Fue a la cantina y bebió hasta el amanecer. Aún bajo los efectos de una intolerable cruda, regresó a la base. El despacho del nuevo jefe mantenía las puertas semiabiertas. Los rostros sombríos de sus compañeros lo miraban de soslayo.

Ahora sí se les hizo. Llegan como jefes y nunca se han fletado como uno que siempre da la cara y luego te mandan a la fregada.

Entra en un cuarto polvoriento y entilichado. Se sienta frente a un escritorio desvencijado. La secretaria de guardia le mira sin decidirse a la sorna o a la compasión. Le entrega unos papeles y ensaya un tono amable.

—Qué cosas pasan, ¿verdad? —filosofa la joven, desaprovechando la oportunidad de no decir nada.

El oficial recibe con mano titubeante los documentos. Un ventanuco deja pasar la luz del cercano mediodía. Escucha el fulgurante movimiento de los dedos sobre el teclado de la computadora.
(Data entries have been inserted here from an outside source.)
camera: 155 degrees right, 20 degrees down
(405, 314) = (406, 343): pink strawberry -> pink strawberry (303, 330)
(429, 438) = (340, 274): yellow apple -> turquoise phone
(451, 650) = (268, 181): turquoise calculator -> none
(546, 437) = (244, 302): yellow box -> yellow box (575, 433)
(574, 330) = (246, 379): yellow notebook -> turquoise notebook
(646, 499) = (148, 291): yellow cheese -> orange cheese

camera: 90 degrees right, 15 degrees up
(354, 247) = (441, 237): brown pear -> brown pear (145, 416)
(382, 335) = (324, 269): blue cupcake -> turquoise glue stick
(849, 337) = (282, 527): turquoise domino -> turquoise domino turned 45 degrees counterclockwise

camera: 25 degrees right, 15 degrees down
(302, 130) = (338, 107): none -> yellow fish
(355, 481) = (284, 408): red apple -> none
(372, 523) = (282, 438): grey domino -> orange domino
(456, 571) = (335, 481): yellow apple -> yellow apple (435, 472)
Observa el calendario de la descascarada pared y se convence de que será un dato indeleble en su memoria.

Saca un bolígrafo de la bolsa de su camisa. Relee los documentos y los sostiene en precario equilibrio con ambas manos, como si los papeles hubiesen adquirido un peso enorme.
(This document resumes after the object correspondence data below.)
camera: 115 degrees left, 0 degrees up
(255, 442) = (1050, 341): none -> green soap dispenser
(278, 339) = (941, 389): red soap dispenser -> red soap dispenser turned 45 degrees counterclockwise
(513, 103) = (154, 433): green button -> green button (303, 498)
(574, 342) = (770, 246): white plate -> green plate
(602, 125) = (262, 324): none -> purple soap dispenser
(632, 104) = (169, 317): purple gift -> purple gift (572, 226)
Mira el escudo de la corporación pintado a gran escala en la pared y lo compara con el que porta en la camisa de su uniforme que, aunque pequeño, le parece que aún brilla incandescente.

Recita de memoria las disposiciones del reglamento policiaco, muchos de cuyos términos, sin comprenderlos cabalmente, aplicó sin cortapisas.
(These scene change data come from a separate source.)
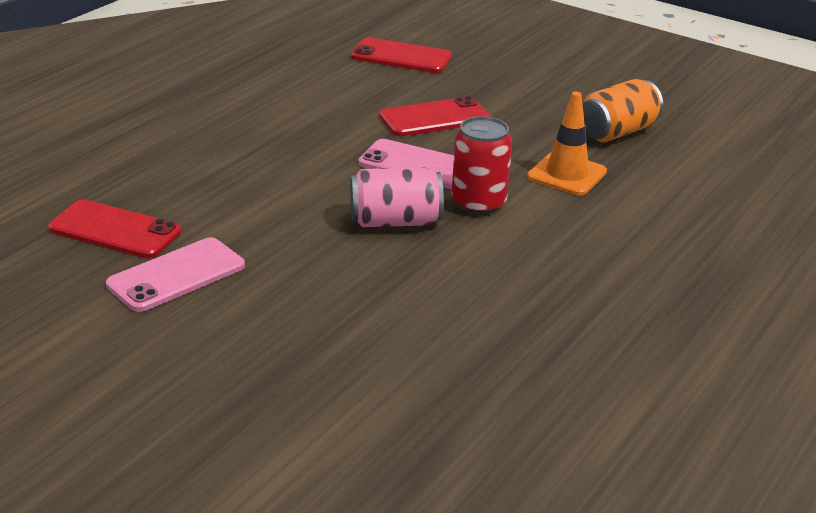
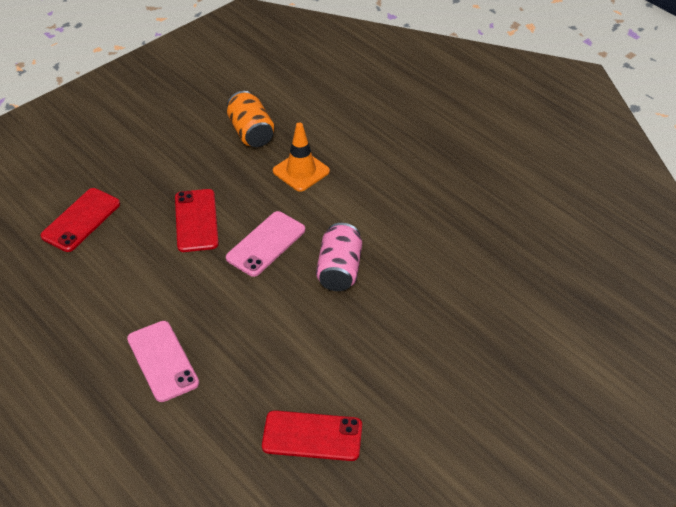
camera: 75 degrees left, 15 degrees up
(115, 230) = (312, 436): red phone -> red phone turned 60 degrees clockwise
(176, 275) = (383, 401): pink phone -> pink phone (162, 361)
(478, 203) = (326, 223): red can -> none

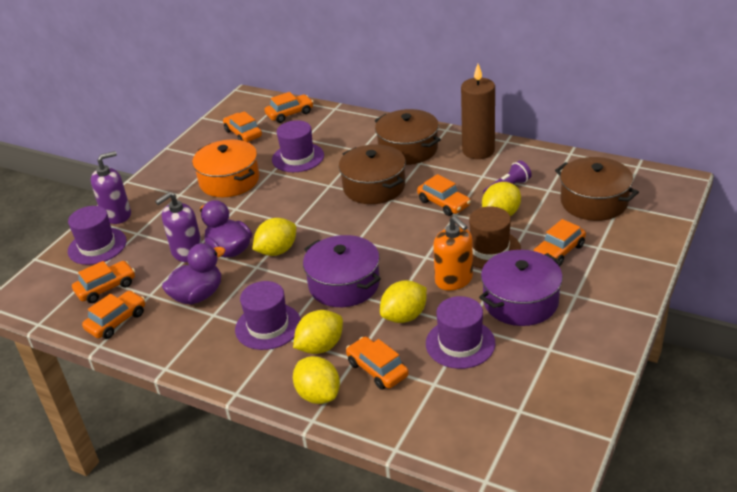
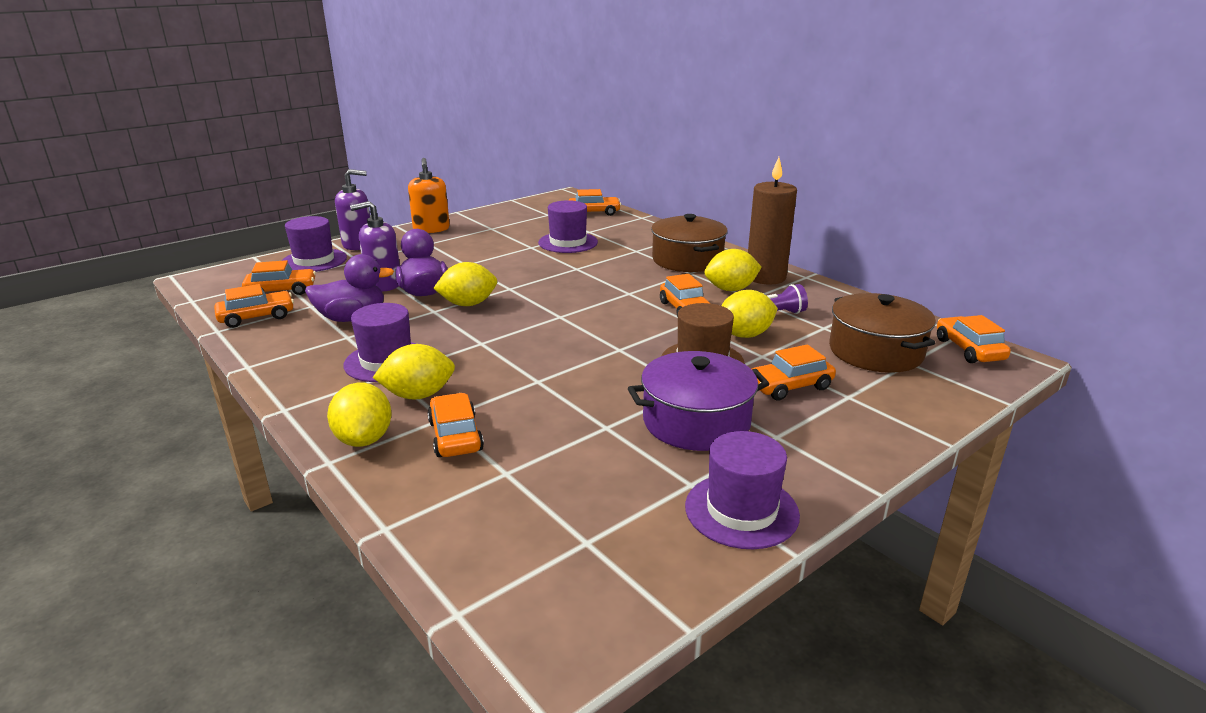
camera: 20 degrees right, 10 degrees down
(229, 181) = (484, 244): orange pot -> none
(243, 134) = (535, 216): orange car -> orange car (969, 349)
(344, 284) = (505, 348): purple pot -> none
(374, 187) = (621, 279): brown pot -> none
(404, 316) = (540, 395): yellow lemon -> yellow lemon (731, 289)
(454, 280) = (632, 378): orange soap dispenser -> orange soap dispenser (431, 229)
(460, 343) = (579, 441): purple hat -> purple hat (741, 510)

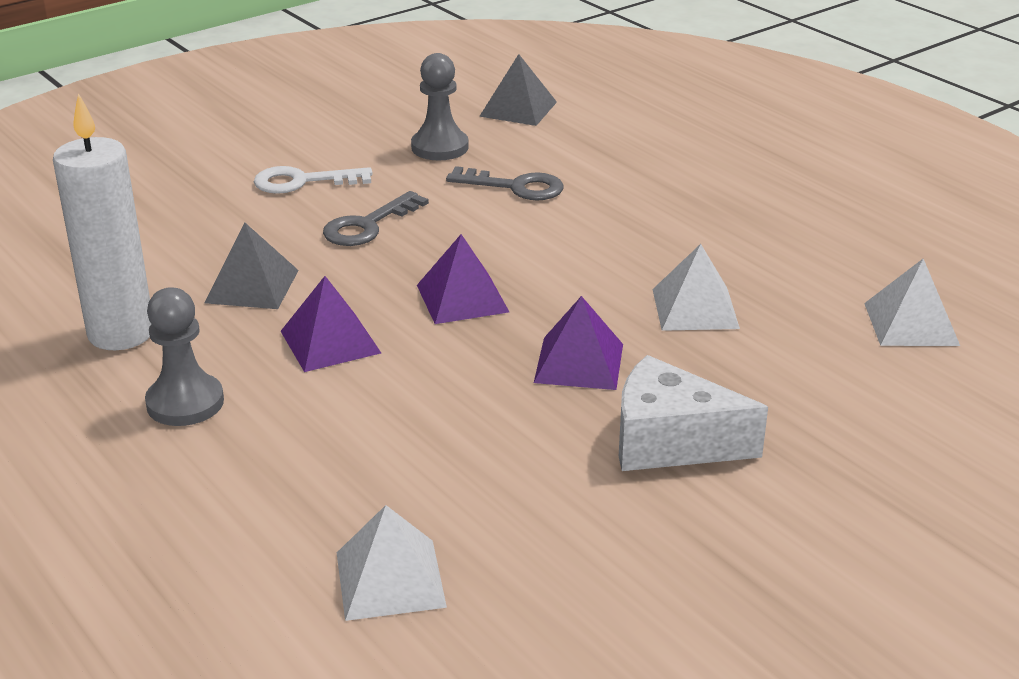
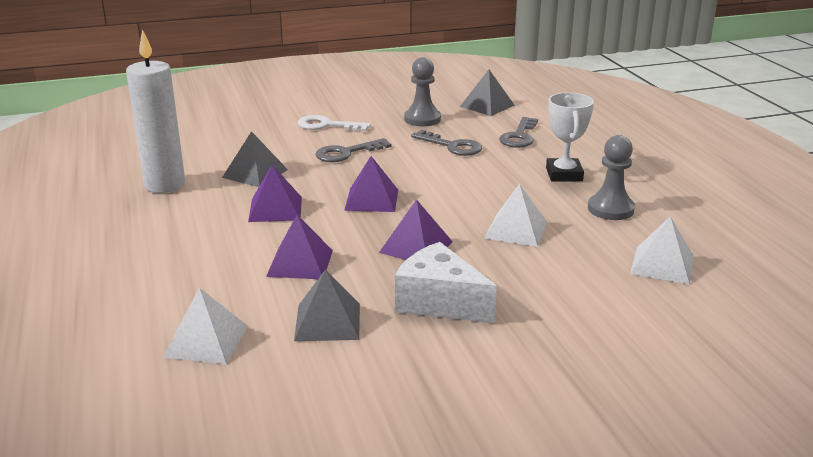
camera: 20 degrees right, 5 degrees down
(185, 403) = (169, 225): grey pawn -> grey pawn (610, 209)
(434, 424) = (300, 263): none -> purple pyramid
(540, 507) = (327, 322): none -> grey pyramid
(599, 155) = (519, 136): none -> grey key
(700, 207) = (564, 174): none -> white trophy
Deja caer las hojas en el escritorio. Un leve temblor traiciona la mano derecha con la cual sostiene el bolígrafo.

Convoca las virtudes que auspician su signo zodiacal. Todos los augurios resultaron falsos. Jamás volvería a creer en esas patrañas.

Un olor húmedo, rancio, que se aposenta en su nariz, le impide respirar a plenitud.

Fija su vista en la palabra renuncia. Contradictorios sentimientos de disciplina y rebeldía le crispan las facciones y le inmovilizan, casi petrifican, el cuerpo.

La boca pastosa y amarga quiere escupir y no fluye la saliva. Súbitamente sale del marasmo. Con la pluma en la mano y, en su espíritu, la convicción de que él no había errado. Se aprieta la boca del estómago, luego se espanta las moscas engolfadas en algún aroma de letrina y rancidez.

Fueron otros, siempre fueron otros, quienes amenazaron el orden inalterable que yo protegía.